= Document section =
Page MenuHomePhabricator

Language handling for adding citations with citoid in wikidata
Open, NormalPublic

Description

Zotero gives us back an unvalidated language values which may point to the language of the metadata, of the source, or both. The value is typically a language code of some sort although it can also be text i.e. "English", "Francais". We need to resolve this language value in three ways:

  1. language -> wikidata item (for statement)

generated table of a limited set of these, as the full space of possibilities is larger than the number of valid mediawiki language codes: https://www.wikidata.org/wiki/Help:Wikimedia_language_codes/lists/all

may want to pre-compute these a la: https://gerrit.wikimedia.org/g/mediawiki/extensions/Wikibase/+/master/repo/maintenance/updateUnits.php

  1. language -> content language (for label)

valid content languages: https://www.wikidata.org/wiki/Special:ApiSandbox#action=query&format=json&meta=wbcontentlanguages&formatversion=2&wbclcontext=term

  1. language -> monolingual snak language (for metadata)

= Problem description =
Reproduce the Phabricator task above on language handling for citoid citations in Wikidata word for word, from start to finish.

(Text extracted page by page)

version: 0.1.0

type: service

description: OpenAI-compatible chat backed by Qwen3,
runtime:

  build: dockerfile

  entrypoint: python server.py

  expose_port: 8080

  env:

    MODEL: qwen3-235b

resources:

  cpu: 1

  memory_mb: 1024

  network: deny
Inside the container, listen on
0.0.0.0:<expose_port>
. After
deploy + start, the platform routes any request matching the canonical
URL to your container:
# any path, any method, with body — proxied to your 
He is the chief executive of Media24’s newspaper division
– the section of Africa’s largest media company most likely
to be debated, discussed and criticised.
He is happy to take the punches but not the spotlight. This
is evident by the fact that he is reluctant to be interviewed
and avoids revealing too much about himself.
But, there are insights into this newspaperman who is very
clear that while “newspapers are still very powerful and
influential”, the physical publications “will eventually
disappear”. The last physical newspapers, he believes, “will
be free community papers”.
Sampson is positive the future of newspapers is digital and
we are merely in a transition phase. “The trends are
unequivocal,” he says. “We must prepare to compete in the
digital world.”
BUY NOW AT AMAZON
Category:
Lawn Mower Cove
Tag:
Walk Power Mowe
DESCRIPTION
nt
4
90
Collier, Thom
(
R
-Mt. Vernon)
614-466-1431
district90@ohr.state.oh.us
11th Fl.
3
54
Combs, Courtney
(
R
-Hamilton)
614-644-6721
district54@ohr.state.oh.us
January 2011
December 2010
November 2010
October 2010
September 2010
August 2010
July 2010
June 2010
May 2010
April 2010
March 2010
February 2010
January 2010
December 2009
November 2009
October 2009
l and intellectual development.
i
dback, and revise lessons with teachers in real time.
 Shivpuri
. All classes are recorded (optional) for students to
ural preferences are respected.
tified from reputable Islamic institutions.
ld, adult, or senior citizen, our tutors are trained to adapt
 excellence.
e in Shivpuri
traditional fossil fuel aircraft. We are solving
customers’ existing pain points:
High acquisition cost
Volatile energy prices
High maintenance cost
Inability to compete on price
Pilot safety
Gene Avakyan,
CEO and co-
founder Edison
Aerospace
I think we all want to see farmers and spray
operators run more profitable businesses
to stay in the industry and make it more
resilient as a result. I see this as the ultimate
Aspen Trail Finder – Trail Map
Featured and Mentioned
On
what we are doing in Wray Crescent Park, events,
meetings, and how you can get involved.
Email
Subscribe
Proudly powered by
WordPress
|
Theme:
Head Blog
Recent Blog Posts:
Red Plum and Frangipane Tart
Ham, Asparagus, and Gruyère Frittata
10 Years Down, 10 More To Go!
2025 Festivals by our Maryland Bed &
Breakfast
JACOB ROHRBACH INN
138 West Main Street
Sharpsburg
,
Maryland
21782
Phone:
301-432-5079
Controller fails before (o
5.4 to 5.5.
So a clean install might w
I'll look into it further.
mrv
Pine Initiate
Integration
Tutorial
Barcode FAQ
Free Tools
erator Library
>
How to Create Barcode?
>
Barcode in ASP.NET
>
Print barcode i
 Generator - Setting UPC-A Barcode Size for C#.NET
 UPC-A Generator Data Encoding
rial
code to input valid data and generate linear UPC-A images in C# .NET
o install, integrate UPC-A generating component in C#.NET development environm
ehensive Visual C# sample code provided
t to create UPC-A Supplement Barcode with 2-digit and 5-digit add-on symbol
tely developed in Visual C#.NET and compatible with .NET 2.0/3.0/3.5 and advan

= Solution =
Page MenuHomePhabricator

Language handling for adding citations with citoid in wikidata
Open, NormalPublic

Description

Zotero gives us back an unvalidated language values which may point to the language of the metadata, of the source, or both. The value is typically a language code of some sort although it can also be text i.e. "English", "Francais". We need to resolve this language value in three ways:

  1. language -> wikidata item (for statement)

generated table of a limited set of these, as the full space of possibilities is larger than the number of valid mediawiki language codes: https://www.wikidata.org/wiki/Help:Wikimedia_language_codes/lists/all

may want to pre-compute these a la: https://gerrit.wikimedia.org/g/mediawiki/extensions/Wikibase/+/master/repo/maintenance/updateUnits.php

  1. language -> content language (for label)

valid content languages: https://www.wikidata.org/wiki/Special:ApiSandbox#action=query&format=json&meta=wbcontentlanguages&formatversion=2&wbclcontext=term

  1. language -> monolingual snak language (for metadata)